Further, it’s helpful for the bank management to understand why employees and customers prefer specific spaces. The reasons may include size or amenities, but bringing awareness to the data can help leadership make changes that enhance the appeal and utility of the less-used spaces. Equalizing collaborative spaces contributes to employee satisfaction, as it reduces competition for scarce resources.

Security Focus

For financial institutions, security is always the most important consideration – whether it’s data security or physical security. Read more about AVUITY’s data security and other factors to consider when implementing a workplace sensor platform in this enterprise scalability case study.

While occupancy sensors are not meant to be a replacement for traditional security measures, they may be useful in identifying areas of the building that are highly trafficked and at what time the traffic occurs. An institution can then use this data to evaluate whether they need to reconfigure that space to be more secure or assign additional security personnel to the area. Occupancy sensors may also provide more accurate and reliable detection of people in sensitive areas than motion sensors, because occupancy sensors recognize the presence of stationary people. However, it’s important to note that they do not transmit personally identifiable information.

Universal Benefits of Occupancy Sensors

While banks have some concerns that differ from those of a company’s typical administrative offices, financial institutions share the standard problems that many companies face, such as the cost and upkeep of space, allocation among departments, response to changes in how employees work, and similar issues.
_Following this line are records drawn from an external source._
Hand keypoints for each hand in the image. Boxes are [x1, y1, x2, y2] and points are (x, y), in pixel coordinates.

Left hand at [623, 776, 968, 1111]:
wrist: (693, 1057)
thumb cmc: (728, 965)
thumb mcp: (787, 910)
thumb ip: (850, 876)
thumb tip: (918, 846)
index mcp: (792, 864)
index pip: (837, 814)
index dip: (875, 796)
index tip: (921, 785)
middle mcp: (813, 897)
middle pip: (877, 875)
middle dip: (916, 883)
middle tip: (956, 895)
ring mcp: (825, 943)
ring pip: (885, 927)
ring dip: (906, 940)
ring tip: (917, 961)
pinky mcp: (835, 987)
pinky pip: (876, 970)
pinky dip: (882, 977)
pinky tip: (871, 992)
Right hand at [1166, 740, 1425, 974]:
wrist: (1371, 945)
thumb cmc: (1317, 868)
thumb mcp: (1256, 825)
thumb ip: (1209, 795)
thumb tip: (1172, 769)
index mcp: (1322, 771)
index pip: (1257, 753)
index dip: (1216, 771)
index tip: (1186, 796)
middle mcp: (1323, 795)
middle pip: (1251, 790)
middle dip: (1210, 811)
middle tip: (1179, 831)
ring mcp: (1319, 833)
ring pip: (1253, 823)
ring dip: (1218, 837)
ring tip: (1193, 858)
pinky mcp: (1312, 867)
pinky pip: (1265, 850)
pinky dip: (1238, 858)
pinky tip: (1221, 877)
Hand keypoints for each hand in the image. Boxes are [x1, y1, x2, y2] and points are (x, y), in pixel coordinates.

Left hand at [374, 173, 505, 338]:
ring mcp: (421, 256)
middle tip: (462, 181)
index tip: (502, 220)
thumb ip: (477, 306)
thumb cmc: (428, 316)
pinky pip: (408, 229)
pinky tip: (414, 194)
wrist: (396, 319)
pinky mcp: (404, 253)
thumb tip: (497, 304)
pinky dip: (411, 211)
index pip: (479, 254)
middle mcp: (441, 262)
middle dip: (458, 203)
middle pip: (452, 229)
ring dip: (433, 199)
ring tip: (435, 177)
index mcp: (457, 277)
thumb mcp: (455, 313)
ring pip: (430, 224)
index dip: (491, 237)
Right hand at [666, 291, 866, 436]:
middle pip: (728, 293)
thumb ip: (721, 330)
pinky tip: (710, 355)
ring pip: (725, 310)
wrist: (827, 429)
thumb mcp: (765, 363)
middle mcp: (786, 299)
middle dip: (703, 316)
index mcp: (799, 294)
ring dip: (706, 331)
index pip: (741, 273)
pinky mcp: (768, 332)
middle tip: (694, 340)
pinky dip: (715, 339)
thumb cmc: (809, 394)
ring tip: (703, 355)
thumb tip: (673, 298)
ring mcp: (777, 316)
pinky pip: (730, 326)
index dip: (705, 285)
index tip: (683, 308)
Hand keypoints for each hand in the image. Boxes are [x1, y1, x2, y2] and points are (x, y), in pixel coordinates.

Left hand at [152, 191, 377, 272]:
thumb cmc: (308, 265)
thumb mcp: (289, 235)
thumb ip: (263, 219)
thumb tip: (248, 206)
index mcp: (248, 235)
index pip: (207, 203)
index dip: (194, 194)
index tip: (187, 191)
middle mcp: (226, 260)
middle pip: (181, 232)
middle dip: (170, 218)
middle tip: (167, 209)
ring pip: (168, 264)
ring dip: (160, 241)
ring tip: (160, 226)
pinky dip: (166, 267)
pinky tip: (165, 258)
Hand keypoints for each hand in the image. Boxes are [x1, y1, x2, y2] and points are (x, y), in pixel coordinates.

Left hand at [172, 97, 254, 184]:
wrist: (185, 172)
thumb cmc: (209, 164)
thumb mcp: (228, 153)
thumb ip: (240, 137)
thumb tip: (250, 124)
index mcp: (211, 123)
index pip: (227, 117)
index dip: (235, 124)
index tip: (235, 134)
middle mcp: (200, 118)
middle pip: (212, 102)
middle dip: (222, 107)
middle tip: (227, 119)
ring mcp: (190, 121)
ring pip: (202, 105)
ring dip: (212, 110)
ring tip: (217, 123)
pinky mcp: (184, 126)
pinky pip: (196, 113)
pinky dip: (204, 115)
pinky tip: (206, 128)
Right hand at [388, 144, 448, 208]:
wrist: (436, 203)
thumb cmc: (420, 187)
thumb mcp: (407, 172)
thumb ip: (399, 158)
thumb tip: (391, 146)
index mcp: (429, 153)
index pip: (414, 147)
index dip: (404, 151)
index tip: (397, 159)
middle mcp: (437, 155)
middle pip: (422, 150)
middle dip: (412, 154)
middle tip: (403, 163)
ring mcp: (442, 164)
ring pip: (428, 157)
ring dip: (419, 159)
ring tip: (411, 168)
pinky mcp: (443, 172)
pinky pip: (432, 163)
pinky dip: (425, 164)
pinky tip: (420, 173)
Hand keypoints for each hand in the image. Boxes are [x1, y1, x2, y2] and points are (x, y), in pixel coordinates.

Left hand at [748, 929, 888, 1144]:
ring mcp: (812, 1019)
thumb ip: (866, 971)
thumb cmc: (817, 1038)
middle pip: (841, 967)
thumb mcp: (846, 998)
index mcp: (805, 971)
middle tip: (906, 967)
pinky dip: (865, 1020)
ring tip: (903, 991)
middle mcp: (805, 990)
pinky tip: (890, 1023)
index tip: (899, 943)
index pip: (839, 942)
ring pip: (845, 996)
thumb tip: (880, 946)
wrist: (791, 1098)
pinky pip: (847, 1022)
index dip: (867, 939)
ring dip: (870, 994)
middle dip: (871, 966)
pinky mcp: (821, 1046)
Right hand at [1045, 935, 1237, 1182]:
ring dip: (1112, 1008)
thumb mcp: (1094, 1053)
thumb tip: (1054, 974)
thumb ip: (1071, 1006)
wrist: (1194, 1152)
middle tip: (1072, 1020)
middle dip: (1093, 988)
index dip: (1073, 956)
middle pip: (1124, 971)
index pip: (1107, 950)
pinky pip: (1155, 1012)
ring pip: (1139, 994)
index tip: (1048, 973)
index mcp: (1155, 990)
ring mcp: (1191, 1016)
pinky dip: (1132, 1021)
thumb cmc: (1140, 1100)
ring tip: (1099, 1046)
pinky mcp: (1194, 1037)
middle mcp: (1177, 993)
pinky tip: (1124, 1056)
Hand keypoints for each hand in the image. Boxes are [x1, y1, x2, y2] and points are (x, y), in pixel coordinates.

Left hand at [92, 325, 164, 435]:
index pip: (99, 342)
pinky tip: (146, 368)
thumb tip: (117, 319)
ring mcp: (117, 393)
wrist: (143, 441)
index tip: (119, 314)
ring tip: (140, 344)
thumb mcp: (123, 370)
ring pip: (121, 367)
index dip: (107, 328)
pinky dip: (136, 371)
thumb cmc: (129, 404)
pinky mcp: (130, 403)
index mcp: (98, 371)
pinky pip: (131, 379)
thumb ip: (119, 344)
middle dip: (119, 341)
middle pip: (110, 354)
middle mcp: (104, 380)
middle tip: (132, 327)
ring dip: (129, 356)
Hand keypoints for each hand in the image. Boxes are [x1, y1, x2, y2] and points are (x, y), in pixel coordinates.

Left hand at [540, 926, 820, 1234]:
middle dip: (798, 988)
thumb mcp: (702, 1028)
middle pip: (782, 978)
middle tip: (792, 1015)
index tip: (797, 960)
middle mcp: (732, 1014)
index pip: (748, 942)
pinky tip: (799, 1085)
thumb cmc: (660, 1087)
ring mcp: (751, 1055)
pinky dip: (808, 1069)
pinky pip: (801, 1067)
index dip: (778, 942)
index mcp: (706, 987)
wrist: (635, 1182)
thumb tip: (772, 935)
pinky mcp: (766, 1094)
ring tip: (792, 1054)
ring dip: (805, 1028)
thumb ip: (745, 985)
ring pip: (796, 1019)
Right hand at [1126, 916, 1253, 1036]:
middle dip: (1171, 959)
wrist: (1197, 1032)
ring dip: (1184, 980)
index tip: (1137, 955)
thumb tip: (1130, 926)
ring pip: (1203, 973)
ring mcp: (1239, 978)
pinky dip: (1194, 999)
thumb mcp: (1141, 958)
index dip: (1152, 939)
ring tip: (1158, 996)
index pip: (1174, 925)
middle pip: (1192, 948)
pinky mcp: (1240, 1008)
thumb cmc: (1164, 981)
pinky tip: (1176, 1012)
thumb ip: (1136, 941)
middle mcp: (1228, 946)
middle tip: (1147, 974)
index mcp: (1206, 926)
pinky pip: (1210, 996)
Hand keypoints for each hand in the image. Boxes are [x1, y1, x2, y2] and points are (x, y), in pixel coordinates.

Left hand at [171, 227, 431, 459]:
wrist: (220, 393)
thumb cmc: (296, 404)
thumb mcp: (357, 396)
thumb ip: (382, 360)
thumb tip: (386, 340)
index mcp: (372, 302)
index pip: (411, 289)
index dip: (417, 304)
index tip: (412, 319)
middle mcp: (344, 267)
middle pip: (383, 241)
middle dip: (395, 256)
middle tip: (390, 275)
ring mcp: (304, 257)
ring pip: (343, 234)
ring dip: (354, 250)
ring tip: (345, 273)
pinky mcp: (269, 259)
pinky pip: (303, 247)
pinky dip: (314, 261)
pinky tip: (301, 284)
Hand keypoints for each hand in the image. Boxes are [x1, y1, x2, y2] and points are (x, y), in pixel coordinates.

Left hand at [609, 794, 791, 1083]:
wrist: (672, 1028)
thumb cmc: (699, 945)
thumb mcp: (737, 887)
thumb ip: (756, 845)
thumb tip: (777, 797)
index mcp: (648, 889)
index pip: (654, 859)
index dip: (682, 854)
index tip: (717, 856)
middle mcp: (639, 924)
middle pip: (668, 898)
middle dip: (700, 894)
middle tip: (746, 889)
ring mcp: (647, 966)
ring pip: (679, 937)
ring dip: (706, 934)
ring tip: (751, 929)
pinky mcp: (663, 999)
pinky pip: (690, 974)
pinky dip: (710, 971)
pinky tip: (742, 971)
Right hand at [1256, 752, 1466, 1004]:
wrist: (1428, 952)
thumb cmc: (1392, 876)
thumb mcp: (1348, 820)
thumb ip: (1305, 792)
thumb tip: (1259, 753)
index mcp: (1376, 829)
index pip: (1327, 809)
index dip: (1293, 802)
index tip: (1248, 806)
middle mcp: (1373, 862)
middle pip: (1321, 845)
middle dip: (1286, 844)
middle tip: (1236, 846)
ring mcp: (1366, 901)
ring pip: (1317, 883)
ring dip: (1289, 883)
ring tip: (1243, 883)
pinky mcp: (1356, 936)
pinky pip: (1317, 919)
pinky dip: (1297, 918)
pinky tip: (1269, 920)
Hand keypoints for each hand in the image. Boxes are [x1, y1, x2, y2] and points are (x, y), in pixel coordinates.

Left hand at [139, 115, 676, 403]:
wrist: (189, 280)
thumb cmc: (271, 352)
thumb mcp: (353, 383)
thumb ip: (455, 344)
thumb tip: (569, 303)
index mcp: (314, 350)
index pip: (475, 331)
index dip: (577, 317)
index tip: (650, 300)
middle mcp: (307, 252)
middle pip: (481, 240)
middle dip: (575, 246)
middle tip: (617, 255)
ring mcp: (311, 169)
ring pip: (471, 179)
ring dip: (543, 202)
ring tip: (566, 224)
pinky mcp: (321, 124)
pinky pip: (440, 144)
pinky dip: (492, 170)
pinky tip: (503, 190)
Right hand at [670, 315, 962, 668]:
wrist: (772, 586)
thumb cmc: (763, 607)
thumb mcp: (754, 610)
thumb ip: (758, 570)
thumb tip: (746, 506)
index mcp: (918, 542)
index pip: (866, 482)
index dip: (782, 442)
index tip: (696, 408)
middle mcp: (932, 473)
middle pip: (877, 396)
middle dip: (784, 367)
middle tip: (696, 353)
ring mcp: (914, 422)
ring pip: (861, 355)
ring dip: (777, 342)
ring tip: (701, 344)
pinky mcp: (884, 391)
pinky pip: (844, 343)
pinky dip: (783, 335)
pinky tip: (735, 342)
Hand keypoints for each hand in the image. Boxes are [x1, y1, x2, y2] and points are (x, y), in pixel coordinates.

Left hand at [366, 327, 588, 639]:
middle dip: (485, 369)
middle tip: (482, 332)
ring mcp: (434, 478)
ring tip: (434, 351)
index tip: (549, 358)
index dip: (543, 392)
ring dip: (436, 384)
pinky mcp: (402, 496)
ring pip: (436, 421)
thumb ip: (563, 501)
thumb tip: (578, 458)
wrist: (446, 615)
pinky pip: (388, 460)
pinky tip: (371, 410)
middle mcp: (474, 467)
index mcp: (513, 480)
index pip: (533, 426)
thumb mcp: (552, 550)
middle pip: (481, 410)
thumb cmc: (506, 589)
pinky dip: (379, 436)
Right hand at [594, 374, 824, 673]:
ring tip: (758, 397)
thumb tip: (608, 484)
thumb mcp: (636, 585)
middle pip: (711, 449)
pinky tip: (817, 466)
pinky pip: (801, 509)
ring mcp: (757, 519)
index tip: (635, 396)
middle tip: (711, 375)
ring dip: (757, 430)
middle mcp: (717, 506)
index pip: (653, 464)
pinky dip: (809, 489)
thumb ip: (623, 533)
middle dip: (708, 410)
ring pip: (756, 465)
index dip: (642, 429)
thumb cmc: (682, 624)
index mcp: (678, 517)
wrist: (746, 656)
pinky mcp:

Space utilization platforms can not only help financial institutions optimize their approach to customer needs but also enhance productivity and lower occupancy costs for the bank workforce. AVUITY sensors can enhance workplace flexibility, reduce energy and upkeep costs, improve security and hazard responses, and increase employee satisfaction through upgraded space utilization.

Conclusion

Occupancy sensors represent a significant opportunity for financial institutions to transform their operations and customer service. By providing real-time, accurate data on space utilization and behavior, these sensors enable banks to make informed decisions about staffing, branch layouts, and service offerings. The benefits extend beyond customer-facing operations to include improved energy efficiency, enhanced security, and optimized workplace management.

As the financial sector continues to evolve in response to changing customer expectations and technological advancements, occupancy sensors like VuAI offer a valuable tool for staying competitive. By embracing this technology, banks and credit unions can create more efficient, customer-friendly environments while also contributing to sustainability goals.

However, leaders should consider privacy concerns and integration with existing systems when planning the implementation of occupancy sensors. These sensors can provide actionable insights to improve customer satisfaction and operational efficiency when properly deployed. Such products will likely play an increasingly important role in shaping the future of banking spaces and services.